Quelles sont et quelles devraient être les attributions de l’Instance centrale pour la prévention de la corruption ?
L’Instance de la corruption se doit d’étudier la situation de la corruption au Maroc, recevoir et traiter les informations relatives aux faits liés à la corruption et en saisir, s’il y a lieu, la justice. Elle est appelée à entretenir une base de données sur le phénomène de la corruption, développer la coordination et la consultation entre les administrations concernées, définir les stratégies de communication et mettre en œuvre des campagnes de sensibilisation de l’opinion publique. L’instance se doit également d’élaborer et de publier un rapport annuel sur l’état de la corruption au Maroc ; lequel doit comporter des recommandations pour le gouvernement.
On ne peut pas préserver une dynamique du marché, si on ne met pas un frein aux abus du pouvoir économique de l’Etat et s’il n’y a pas un minimum de transparence dans le fonctionnement des marchés. Dans d’autres pays, ces instances sont indépendantes et veillent sur la fluidité du marché et la loyauté des transactions.
Etes-vous pour l’autonomie de ces instances?

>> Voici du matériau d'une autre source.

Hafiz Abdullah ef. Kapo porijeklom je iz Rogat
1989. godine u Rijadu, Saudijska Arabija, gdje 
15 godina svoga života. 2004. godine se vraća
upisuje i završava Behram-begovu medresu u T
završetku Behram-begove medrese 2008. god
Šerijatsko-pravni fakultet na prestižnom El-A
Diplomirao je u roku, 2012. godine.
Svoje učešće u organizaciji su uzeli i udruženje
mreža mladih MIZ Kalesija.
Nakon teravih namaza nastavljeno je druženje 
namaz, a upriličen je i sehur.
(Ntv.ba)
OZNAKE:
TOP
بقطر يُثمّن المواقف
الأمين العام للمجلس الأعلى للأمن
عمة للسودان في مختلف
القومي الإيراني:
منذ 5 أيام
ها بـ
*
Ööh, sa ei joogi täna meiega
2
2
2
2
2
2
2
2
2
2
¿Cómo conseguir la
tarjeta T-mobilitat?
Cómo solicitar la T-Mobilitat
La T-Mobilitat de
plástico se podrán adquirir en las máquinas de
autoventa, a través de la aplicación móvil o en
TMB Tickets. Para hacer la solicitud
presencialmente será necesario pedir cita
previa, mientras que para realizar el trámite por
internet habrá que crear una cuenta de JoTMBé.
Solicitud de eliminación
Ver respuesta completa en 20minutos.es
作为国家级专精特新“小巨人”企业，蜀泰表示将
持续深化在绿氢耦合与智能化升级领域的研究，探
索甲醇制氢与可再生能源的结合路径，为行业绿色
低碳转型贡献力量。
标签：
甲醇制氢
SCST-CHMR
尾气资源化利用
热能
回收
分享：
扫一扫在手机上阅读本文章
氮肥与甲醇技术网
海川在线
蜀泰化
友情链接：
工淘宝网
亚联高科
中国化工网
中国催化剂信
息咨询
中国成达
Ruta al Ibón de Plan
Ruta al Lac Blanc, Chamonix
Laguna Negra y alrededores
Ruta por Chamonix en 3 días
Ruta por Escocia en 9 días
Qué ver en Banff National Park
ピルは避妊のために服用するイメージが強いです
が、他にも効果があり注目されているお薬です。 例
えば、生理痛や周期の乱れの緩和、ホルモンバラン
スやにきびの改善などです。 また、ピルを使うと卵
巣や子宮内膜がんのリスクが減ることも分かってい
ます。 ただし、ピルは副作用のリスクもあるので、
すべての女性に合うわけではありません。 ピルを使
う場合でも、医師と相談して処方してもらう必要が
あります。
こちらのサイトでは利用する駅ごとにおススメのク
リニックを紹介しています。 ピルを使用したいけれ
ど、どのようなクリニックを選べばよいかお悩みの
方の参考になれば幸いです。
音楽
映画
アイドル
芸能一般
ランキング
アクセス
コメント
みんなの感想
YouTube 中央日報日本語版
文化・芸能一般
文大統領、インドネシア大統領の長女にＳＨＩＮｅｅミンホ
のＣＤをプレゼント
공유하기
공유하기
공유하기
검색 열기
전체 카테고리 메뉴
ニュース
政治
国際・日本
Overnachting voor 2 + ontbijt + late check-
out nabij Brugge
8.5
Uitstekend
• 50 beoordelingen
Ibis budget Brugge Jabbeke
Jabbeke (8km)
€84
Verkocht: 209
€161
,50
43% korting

Dans tous les pays du monde, ces instances ne relèvent pas de leurs gouvernements. Elles sont autonomes et dotées de beaucoup de moyens d’investigation et du pouvoir de sanction. Elles sont soit dotées de pouvoir de répression directe, constatent les fraudes et sanctionnent, soit elles ont le pouvoir de saisir le tribunal ce qui n’est pas le cas chez nous. Les prérogatives de ces instances sont très limitées.
Quelles sont les compétences du Conseil de la concurrence?
Il est paritaire et se constitue de six représentants de l’administration et six personnalités nommées par le Premier ministre. La durée du mandat du président n’est pas fixée par la loi, celle des membres est par contre limitée à 5 ans renouvelable une fois. Il est précisé que le président exerce ses fonctions à plein temps. Le Conseil de la concurrence est sollicité pour ses avis par les commissions permanentes du Parlement, le gouvernement et les collectivités locales. Cette instance pourrait être saisie par les juridictions compétentes lorsqu’elles doivent se prononcer sur des pratiques anti-concurrentielles.
Quelles sont les situations où le gouvernement est appelé à demander l’avis du Conseil de la concurrence ?
Elles sont au nombre de quatre: lorsque le gouvernement compte apporter des restrictions à l’exercice d’une profession ou à l’accès à un marché, lorsqu’il établit des monopoles ou des droits exclusifs sur le territoire ou une partie du territoire, lorsqu’il veut imposer des pratiques uniformes en matières ou de conditions de vente, et enfin lorsqu’il veut donner des aides de l’Etat, des collectivités locales, ou des entreprises.